Ramos, a designer, said that as soon as he read the news on his phone, he shared it with friends, who were already having a good time deciding what costumes to wear.

“It poured cold water on us, everyone was so sad,” he said, before adding reluctantly that the decision was understandable, as the effect of year-end celebrations on Brazil’s coronavirus caseload was already noticeable. The number of cases is ticking up again, after plunging for months.

Many in the city had begun cautiously rehearsing for the festivities, planning for the citywide outburst of joy. After two years of a pandemic, they said, it was sorely needed.

“There was a twist that we were not expecting,” said Tatiana Paz, organizer of one of Rio’s hundreds of street performance groups known as “blocos,” which play music and lead throngs of dancers through the streets for days. “With most Brazilians fully immunized, we thought it was happening. But then the situation worsened again, and there is nothing we can do about it.”

Other major cities such as Olinda, São Luís and Florianópolis have also canceled their Carnival events in the last 24 hours.

Rio canceled both the parade and the street parties in 2021, when Brazil’s death toll surged as its vaccination campaign was off to a slow start. But toward the end of the year, as shots became more widely available, Brazilians embraced them: About 68% of the country’s population is fully vaccinated, and the country’s caseload and death toll plunged.




The period of relative calm that followed allowed the population to begin socializing again. Streets, beaches and bars became packed as summer set in. On Copacabana Beach, many welcomed the New Year under a sky filled with fireworks — though without the usual concerts that go along with the celebration.

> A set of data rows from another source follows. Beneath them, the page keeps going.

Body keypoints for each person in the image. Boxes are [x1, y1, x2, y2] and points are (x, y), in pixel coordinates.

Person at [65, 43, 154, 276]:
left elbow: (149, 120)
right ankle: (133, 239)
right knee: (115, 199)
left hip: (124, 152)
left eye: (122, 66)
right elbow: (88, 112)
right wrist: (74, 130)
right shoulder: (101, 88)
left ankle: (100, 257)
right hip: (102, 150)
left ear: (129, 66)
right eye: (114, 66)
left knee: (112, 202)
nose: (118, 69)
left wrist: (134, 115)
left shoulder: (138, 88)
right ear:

However, infections started rising again as the highly transmissible omicron variant, which in some cases can infect even vaccinated people, spread around the world. Average daily reports of new virus cases in Brazil have surged again in the past few days, although the numbers remain far below the peaks reached in May and July.

Rodrigo Rezende, who is the head of a group of blocos, said they had already been applying for official permits when the bad news came through.

“We were getting ready,” he said, “but were very aware that it could eventually not happen.”

Paes suffered a backlash for his decision, with many criticizing his choice to keep the costly Carnival parade, which is broadcast on television nationwide, while canceling the free, public celebrations in the streets.

The decision “favors the industry, and it excludes the regular people,” said Nyandra Fernandes, one of the dancers of the Tambores de Olokun bloco.

The mayor responded on Twitter, brushing off allegations that his decision was elitist: “With all due respect to couch analysts and progressives,” he wrote, “the poor and the humble” are strongly represented in the official parade.

“They are the creators of this incredible cultural manifestation,” he said.

Rio’s annual Carnival, considered to be one of the largest in the world, takes place in the weeks leading up to Ash Wednesday, the Western Christian holy day that marks the start of Lent. Ash Wednesday falls on March 2 this year.

The city’s tradition, with its lively music and elaborate costumes, has endured and often thrived even in difficult times. Brazilians have danced through wars, hyperinflation, repressive military rule, runaway street violence and the 1918-19 influenza pandemic. Official calls to postpone Carnival in Brazil in 1892 (for sanitation reasons) and in 1912 (to mourn the death of a national hero) were largely ignored.

Conversely, this year’s Mardi Gras parades in New Orleans appear to be moving forward after the event was canceled in 2021 because of the pandemic.